** WHAT IS REQUIRED **
Copy out all of the material below word for word, leaving out the pictures.

◆ ◆ ◆ ◆

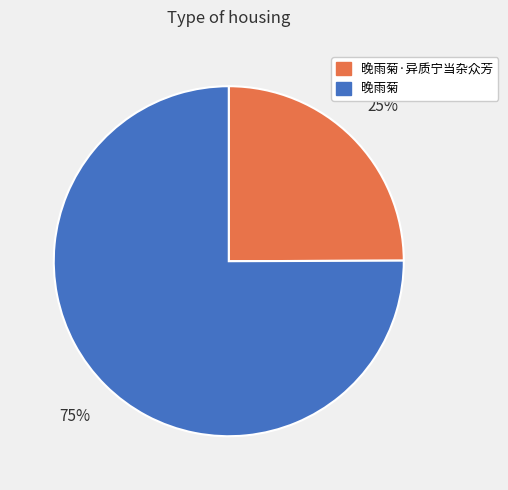

To the nearest percent, what is the difference between the largest and smallest slice percentages?

50%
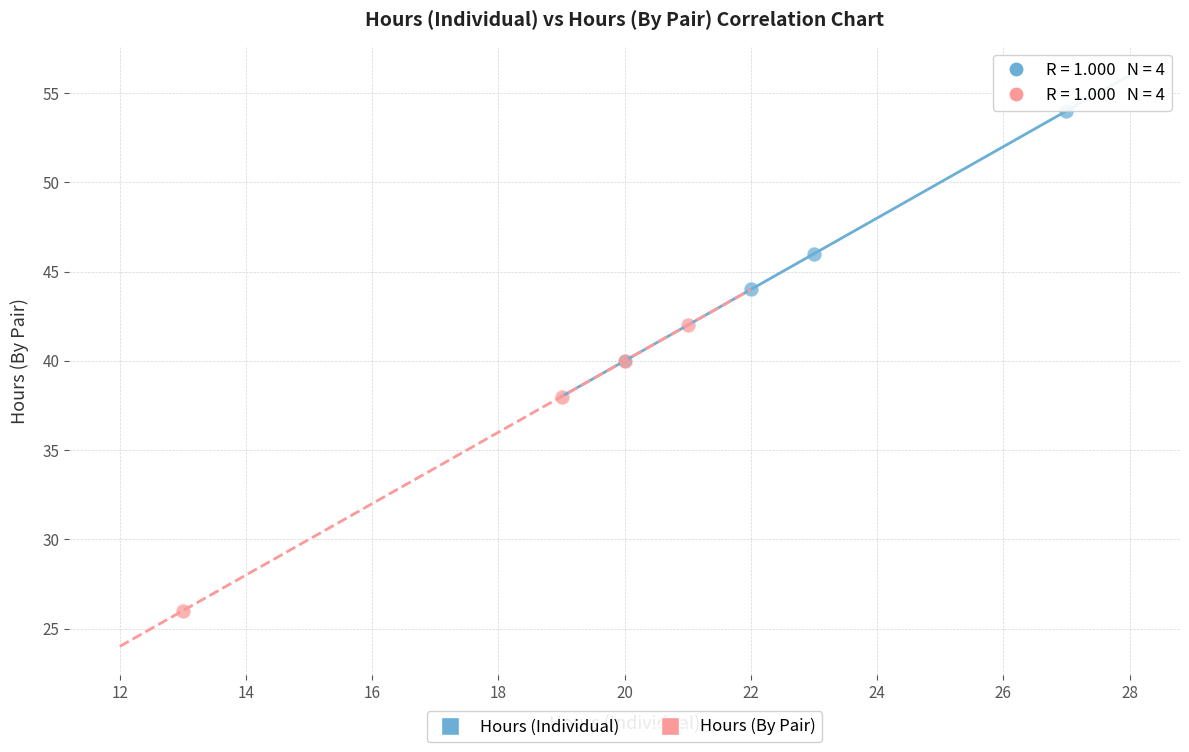

What are all the series names shown in the legend?

Hours (Individual), Hours (By Pair)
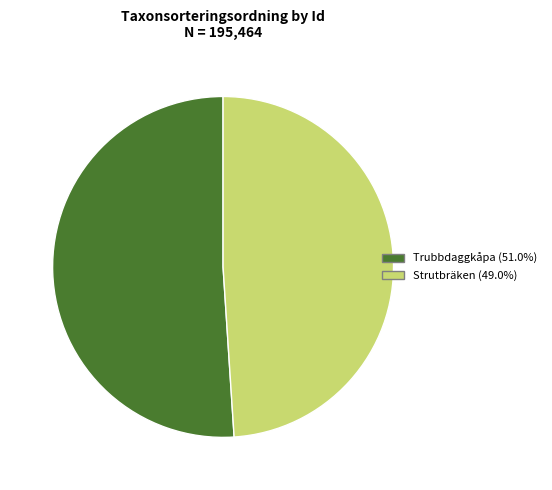

Is there a majority slice in this chart?

Yes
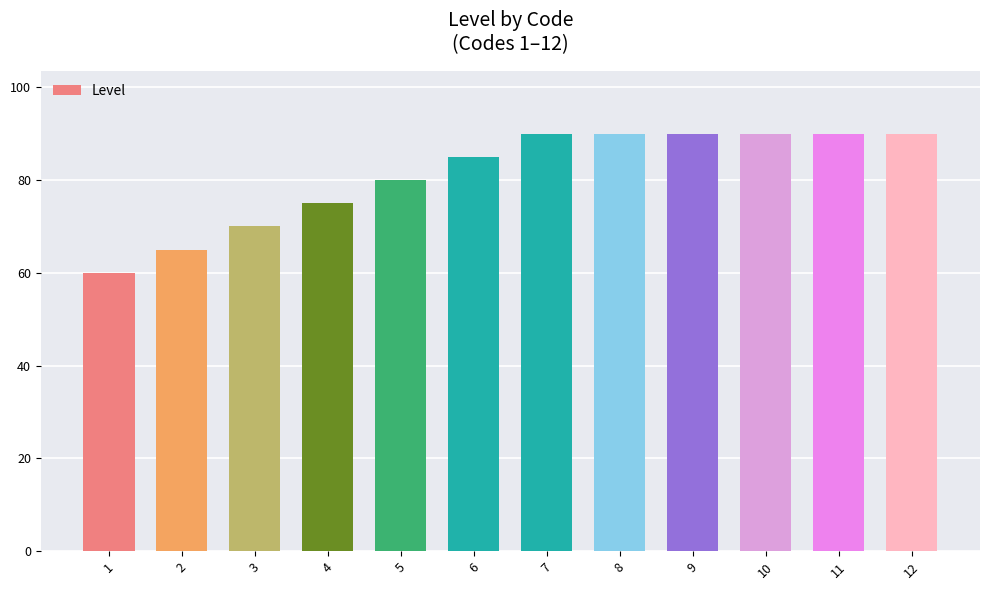

How many categories are shown in the chart?

12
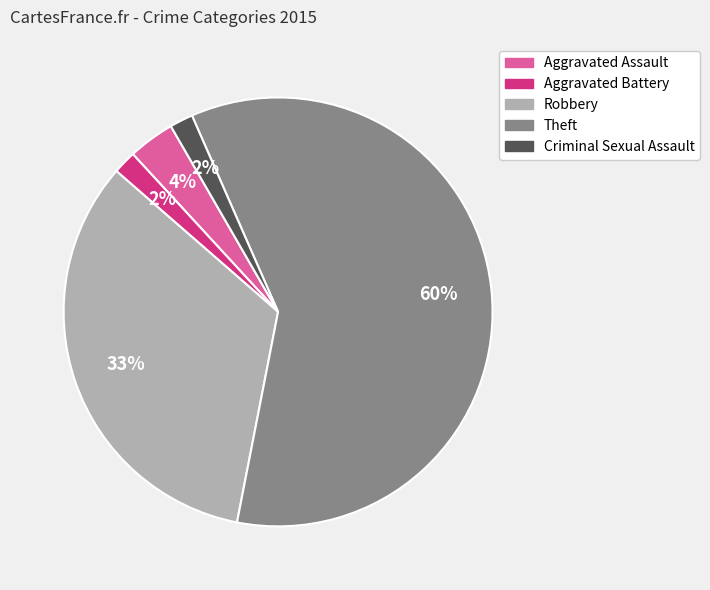

How many slices are in this pie chart?

5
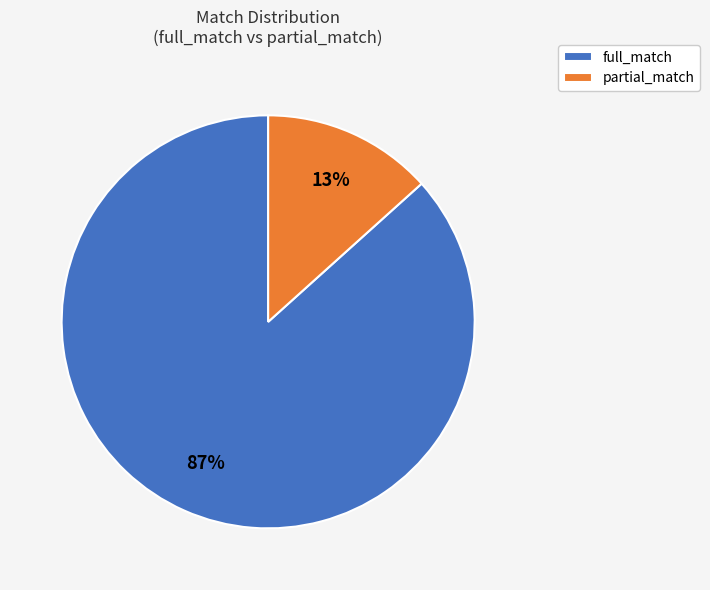

Which category accounts for the majority?

full_match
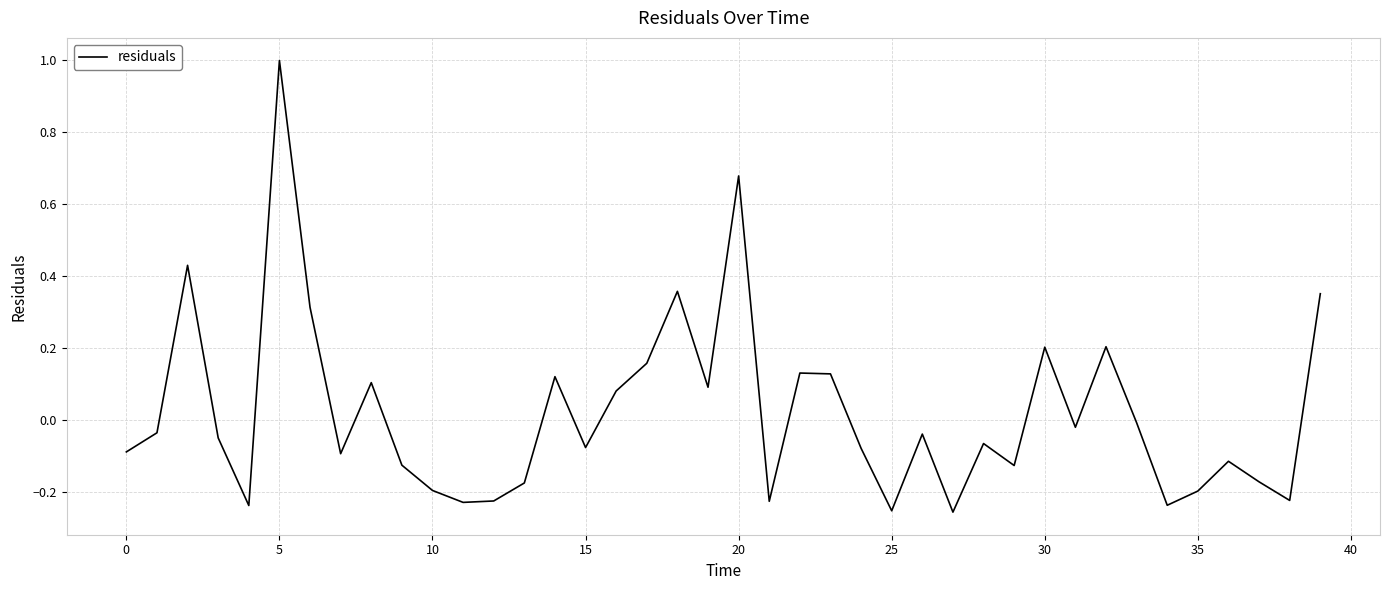

What is the maximum value shown in the chart?

1.0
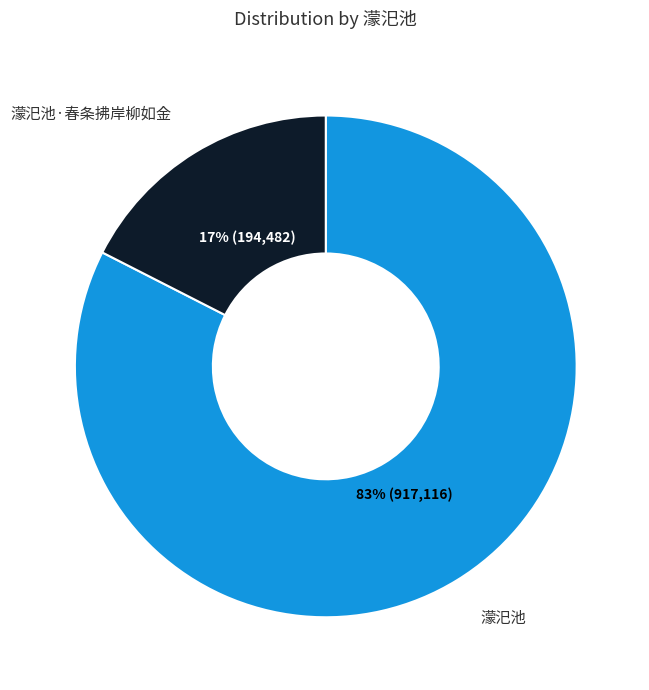

How many slices are in this pie chart?

2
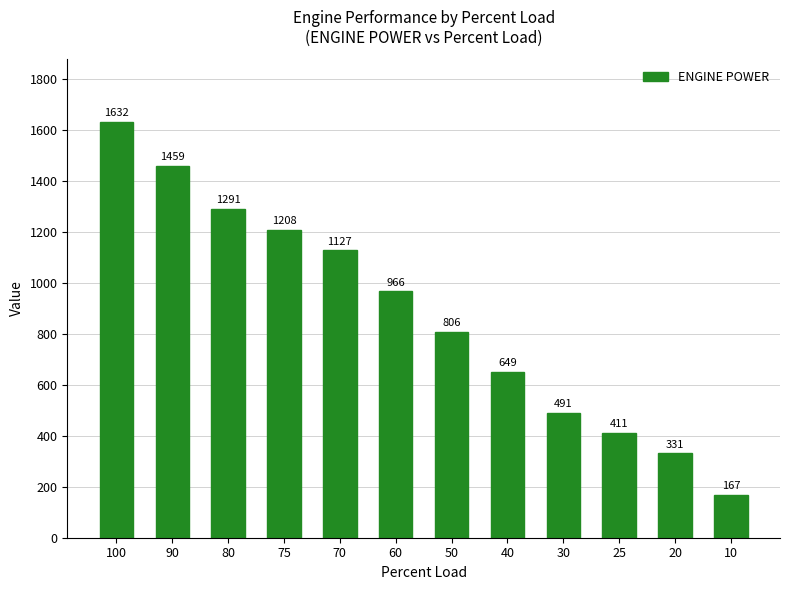

List the labels in order of value, smallest first.

10, 20, 25, 30, 40, 50, 60, 70, 75, 80, 90, 100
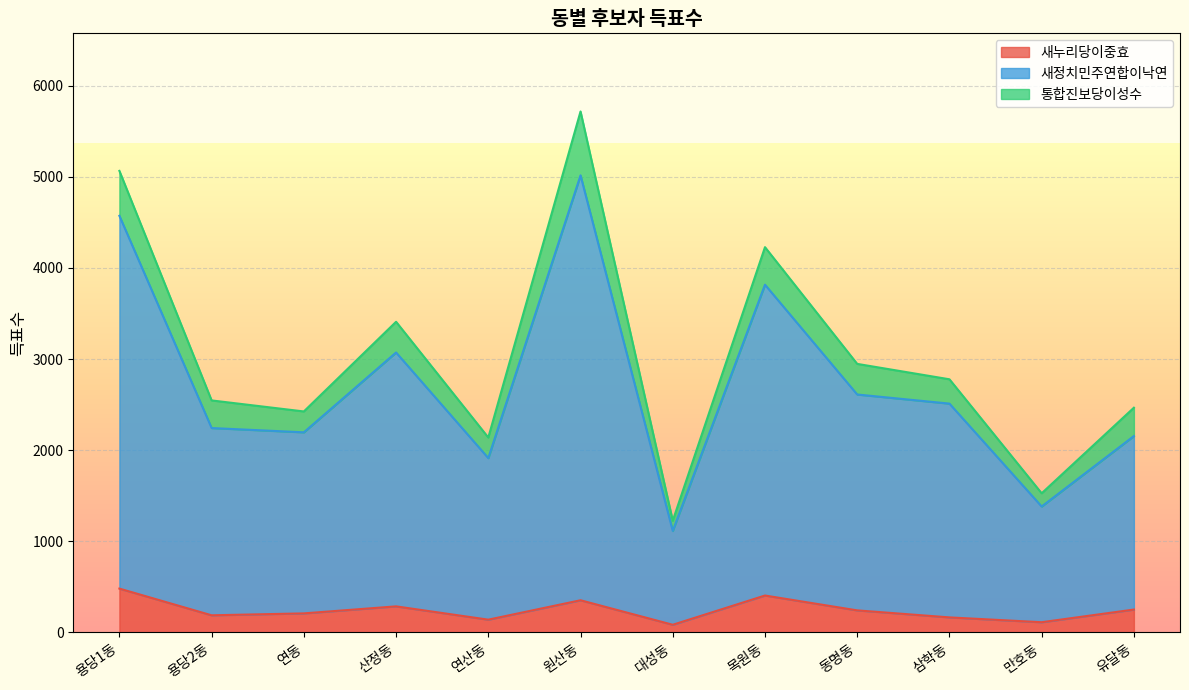

At which category is the sum across all series the highest?

원산동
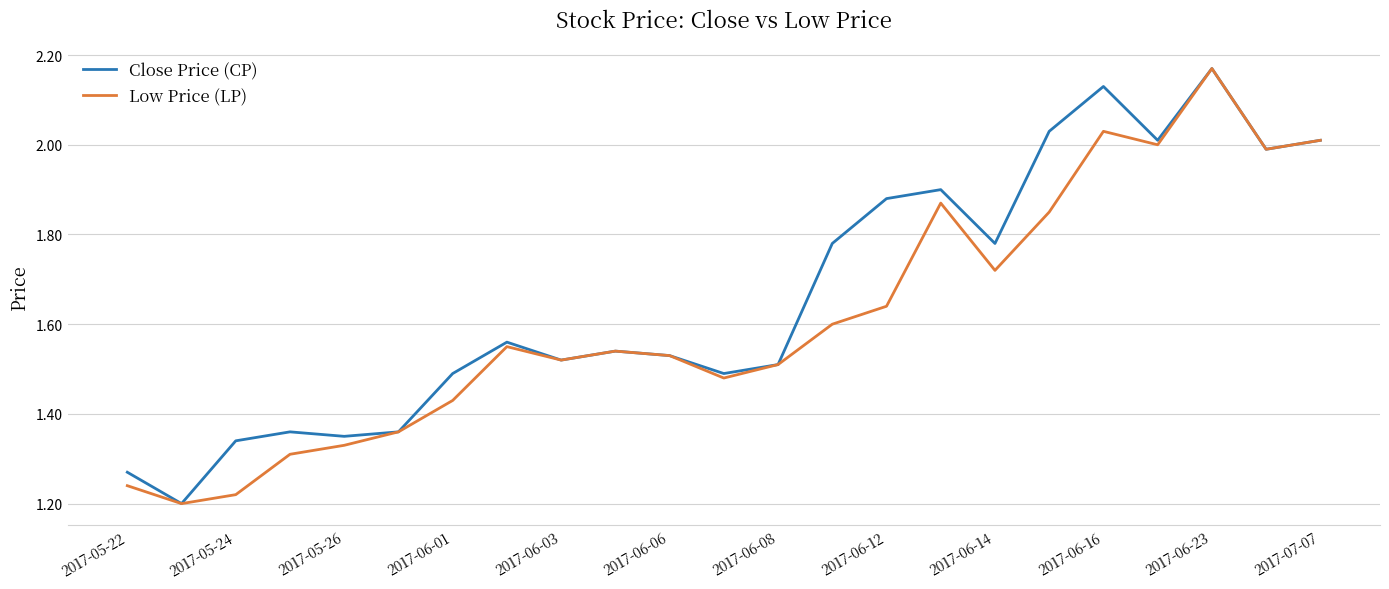

Which series has the largest total across all categories?

Close Price (CP)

◆ ◆ ◆ ◆

** EXERCISE RESULT **
To the nearest percent, what is the difference between the largest and smallest slice percentages?

50%

What are all the series names shown in the legend?

Hours (Individual), Hours (By Pair)

Is there a majority slice in this chart?

Yes

How many categories are shown in the chart?

12

How many slices are in this pie chart?

5

Which category accounts for the majority?

full_match

What is the maximum value shown in the chart?

1.0

How many slices are in this pie chart?

2

List the labels in order of value, smallest first.

10, 20, 25, 30, 40, 50, 60, 70, 75, 80, 90, 100

At which category is the sum across all series the highest?

원산동

Which series has the largest total across all categories?

Close Price (CP)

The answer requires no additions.